Dawkins also highlights a similar phenomenon within God and blind faith. Similarly to my example, he claims that despite two religions worshipping the same God, in order to propagate their way of faith they have ruthless ways. Such is apparent in the Crusade. Patriotism and Politics also maintain themselves through very questionable methods, and yet in light of these genetic comparison the will to maintain and infect is forceful. In conclusion Dawkins states we can defy these selfish memes of our indoctrination, despite being built by genetics and cultured through memes we can rebel against this tyranny.

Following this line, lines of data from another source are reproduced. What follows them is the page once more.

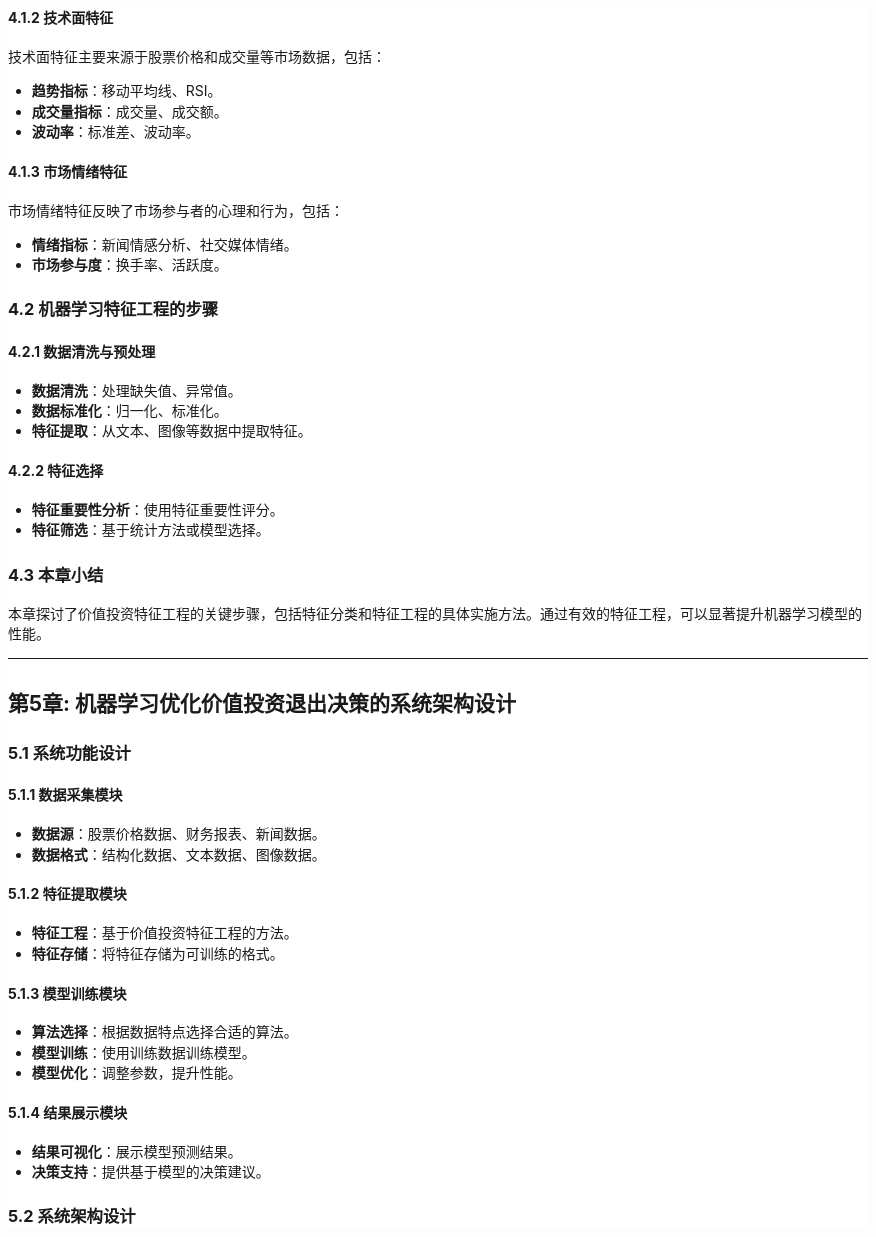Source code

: #### 4.1.2 技术面特征
技术面特征主要来源于股票价格和成交量等市场数据，包括：

- **趋势指标**：移动平均线、RSI。
- **成交量指标**：成交量、成交额。
- **波动率**：标准差、波动率。

#### 4.1.3 市场情绪特征
市场情绪特征反映了市场参与者的心理和行为，包括：

- **情绪指标**：新闻情感分析、社交媒体情绪。
- **市场参与度**：换手率、活跃度。

### 4.2 机器学习特征工程的步骤

#### 4.2.1 数据清洗与预处理
- **数据清洗**：处理缺失值、异常值。
- **数据标准化**：归一化、标准化。
- **特征提取**：从文本、图像等数据中提取特征。

#### 4.2.2 特征选择
- **特征重要性分析**：使用特征重要性评分。
- **特征筛选**：基于统计方法或模型选择。

### 4.3 本章小结
本章探讨了价值投资特征工程的关键步骤，包括特征分类和特征工程的具体实施方法。通过有效的特征工程，可以显著提升机器学习模型的性能。

---

## 第5章: 机器学习优化价值投资退出决策的系统架构设计

### 5.1 系统功能设计

#### 5.1.1 数据采集模块
- **数据源**：股票价格数据、财务报表、新闻数据。
- **数据格式**：结构化数据、文本数据、图像数据。

#### 5.1.2 特征提取模块
- **特征工程**：基于价值投资特征工程的方法。
- **特征存储**：将特征存储为可训练的格式。

#### 5.1.3 模型训练模块
- **算法选择**：根据数据特点选择合适的算法。
- **模型训练**：使用训练数据训练模型。
- **模型优化**：调整参数，提升性能。

#### 5.1.4 结果展示模块
- **结果可视化**：展示模型预测结果。
- **决策支持**：提供基于模型的决策建议。

### 5.2 系统架构设计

There are theorists which attempt to take away from the plausibility of the meme idea. Gregory Schrempp divulges in what he entitles the “dark side of the meme”, highlighting the morally negative insinuations of the genes which are described as disease, virus like. The same occurs within memes, despite some aiming for good Schrempp states they behave badly. He claims they are like politicians, due to their unnerving exploitive and self-promoting behaviour. Schrempp uses an example of Plato, who in his Republic advocates hiding the atrocities caused by the Gods which could make them questionable to youth. This encourages the maintenance and respect of those Gods, which in turn influences the propagation of this meme.

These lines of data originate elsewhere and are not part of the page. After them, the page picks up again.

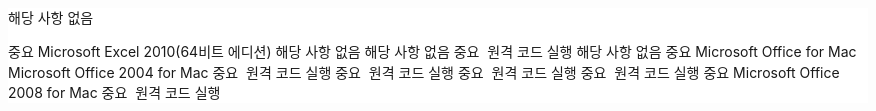 해당 사항 없음
</td>
<td style="border:1px solid black;" colspan="2">
중요
</td>
</tr>
<tr>
<td style="border:1px solid black;">
Microsoft Excel 2010(64비트 에디션)
</td>
<td style="border:1px solid black;">
해당 사항 없음
</td>
<td style="border:1px solid black;">
해당 사항 없음
</td>
<td style="border:1px solid black;">
중요   
원격 코드 실행
</td>
<td style="border:1px solid black;">
해당 사항 없음
</td>
<td style="border:1px solid black;" colspan="2">
중요
</td>
</tr>
<tr>
<th colspan="7">
Microsoft Office for Mac
</th>
</tr>
<tr class="alternateRow">
<td style="border:1px solid black;">
Microsoft Office 2004 for Mac
</td>
<td style="border:1px solid black;">
중요   
원격 코드 실행
</td>
<td style="border:1px solid black;">
중요   
원격 코드 실행
</td>
<td style="border:1px solid black;">
중요   
원격 코드 실행
</td>
<td style="border:1px solid black;">
중요   
원격 코드 실행
</td>
<td style="border:1px solid black;" colspan="2">
중요
</td>
</tr>
<tr>
<td style="border:1px solid black;">
Microsoft Office 2008 for Mac
</td>
<td style="border:1px solid black;">
중요   
원격 코드 실행
</td>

A more optimistic perspective on memes is proposed by Daniel Dennett. Dennett states that meme evolution is not just analogous to biological or genetic evolution, and it is not just something metaphoric or analogous as Dawkins describes – but a phenomenon that exactly obeys the laws of natural selection. He states the same way the evolution of animals didn’t proceed until the evolution of plants, which paved way for convertible nutrients, memes only began to evolve when homo sapiens with the necessary brains to propagate them through habitual communication. Unlike the negative Schrempp, Dennett claims that very general memes are beneficial for us, such as: cooperation, music, writing, education, environmental awareness etc. Whilst others, like anti-Semitism, computer viruses, and criminal damage are not. Hence Dennett likens meme vehicles, which invade our eyes and ears, to parasites. However he raises the point that we contain parasites within our stomach in the form of bacteria, which aids food digestion. Therefore some could be beneficial, despite the bad connotations which come with parasites.